Segundo divulgou o IBGE no dia 31 de março, o Brasil tem 12 milhões de desempregados. Somam-se a eles 4,7 milhões de brasileiros em desalento, ou seja, que desistiram de procurar emprego; 27,3 milhões de pessoas subutilizadas; 6,6 milhões de subocupados; além de 12,3 milhões de trabalhadores sem carteira assinada e 38,3 milhões de trabalhadores na informalidade. Além do mais, a reforma trabalhista aprovada pelo governo prejudicou aquele que vende sua força de trabalho, sua mão de obra.
Muitas reflexões surgiram a partir da pesquisa sobre relações de trabalho. Livros como “A elite do atraso”, de Jessé Souza, e “O que é lugar de fala?”, de Djamila Ribeiro, também foram fontes de pesquisa, já que os autores se propuseram a investigar a construção do subalterno ao longo do tempo.

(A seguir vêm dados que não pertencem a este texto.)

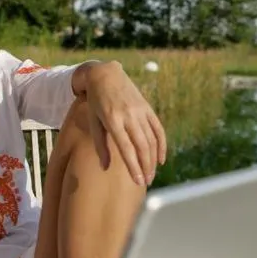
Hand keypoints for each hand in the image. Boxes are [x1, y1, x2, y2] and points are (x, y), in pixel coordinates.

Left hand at [80, 62, 166, 184]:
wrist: (105, 75)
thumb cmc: (95, 101)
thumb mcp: (94, 121)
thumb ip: (100, 145)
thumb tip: (105, 167)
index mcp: (113, 120)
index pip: (126, 148)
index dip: (133, 166)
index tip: (138, 181)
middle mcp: (129, 116)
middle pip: (142, 146)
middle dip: (146, 166)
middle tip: (146, 182)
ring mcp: (140, 111)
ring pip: (152, 140)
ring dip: (153, 159)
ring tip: (151, 174)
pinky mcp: (147, 108)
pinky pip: (158, 129)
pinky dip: (161, 145)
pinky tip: (161, 159)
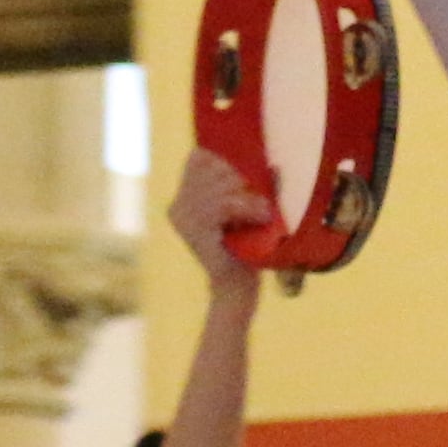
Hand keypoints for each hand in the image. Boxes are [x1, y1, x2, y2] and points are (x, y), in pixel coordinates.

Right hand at [171, 144, 274, 290]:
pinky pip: (223, 206)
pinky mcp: (196, 231)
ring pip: (219, 188)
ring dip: (247, 195)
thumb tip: (270, 164)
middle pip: (210, 170)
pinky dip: (247, 209)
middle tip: (259, 192)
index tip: (246, 172)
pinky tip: (262, 217)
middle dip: (239, 176)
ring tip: (265, 208)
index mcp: (183, 199)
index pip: (198, 159)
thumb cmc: (242, 248)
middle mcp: (177, 208)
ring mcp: (183, 220)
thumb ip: (241, 186)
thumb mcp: (240, 212)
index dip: (223, 158)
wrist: (235, 287)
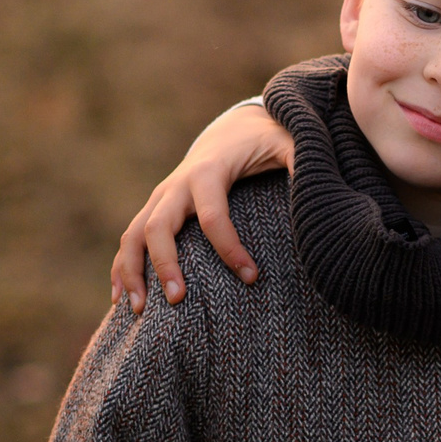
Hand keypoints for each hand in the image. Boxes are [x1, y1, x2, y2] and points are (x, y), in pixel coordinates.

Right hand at [109, 103, 292, 309]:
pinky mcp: (155, 209)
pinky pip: (131, 239)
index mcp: (210, 172)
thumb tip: (320, 191)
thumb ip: (305, 163)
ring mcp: (161, 198)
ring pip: (134, 235)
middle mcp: (177, 186)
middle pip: (159, 227)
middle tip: (177, 300)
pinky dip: (122, 268)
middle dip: (165, 264)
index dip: (230, 248)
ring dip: (131, 272)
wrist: (234, 130)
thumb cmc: (265, 143)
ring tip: (138, 311)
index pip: (213, 216)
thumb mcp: (290, 144)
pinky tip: (120, 300)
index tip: (252, 277)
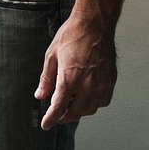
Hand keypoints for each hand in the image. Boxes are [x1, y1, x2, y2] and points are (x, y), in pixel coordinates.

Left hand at [35, 11, 117, 129]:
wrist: (94, 25)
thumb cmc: (72, 36)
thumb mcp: (51, 56)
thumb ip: (46, 79)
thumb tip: (40, 94)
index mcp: (69, 78)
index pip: (59, 107)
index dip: (51, 119)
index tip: (45, 125)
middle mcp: (87, 85)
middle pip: (76, 112)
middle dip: (64, 117)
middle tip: (56, 117)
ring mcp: (101, 83)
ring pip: (90, 109)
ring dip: (79, 112)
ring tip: (69, 108)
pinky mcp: (110, 80)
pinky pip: (103, 101)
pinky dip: (93, 105)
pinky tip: (85, 100)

O nome do espetáculo, aliás, é inspirado no artigo “Pode o subalterno falar”, da filósofa indiana Gayatri Spivak. No estudo, Spivak explica que em muitos momentos, nas relações de trabalho, o patrão parece induzir o funcionário a dizer as questões que lhe incomodam naquele ambiente. O opressor cria formas para que essas insatisfações sejam ditas nos momentos convenientes a ele; entretanto, o que é dito não passa dos locais e das pessoas selecionadas pelo patrão. Dessa maneira, a voz do empregado é impedida de perpetuar, ou seja, o chefe cria uma falsa sensação de poder de fala, fazendo da voz de seu empregado uma voz surda.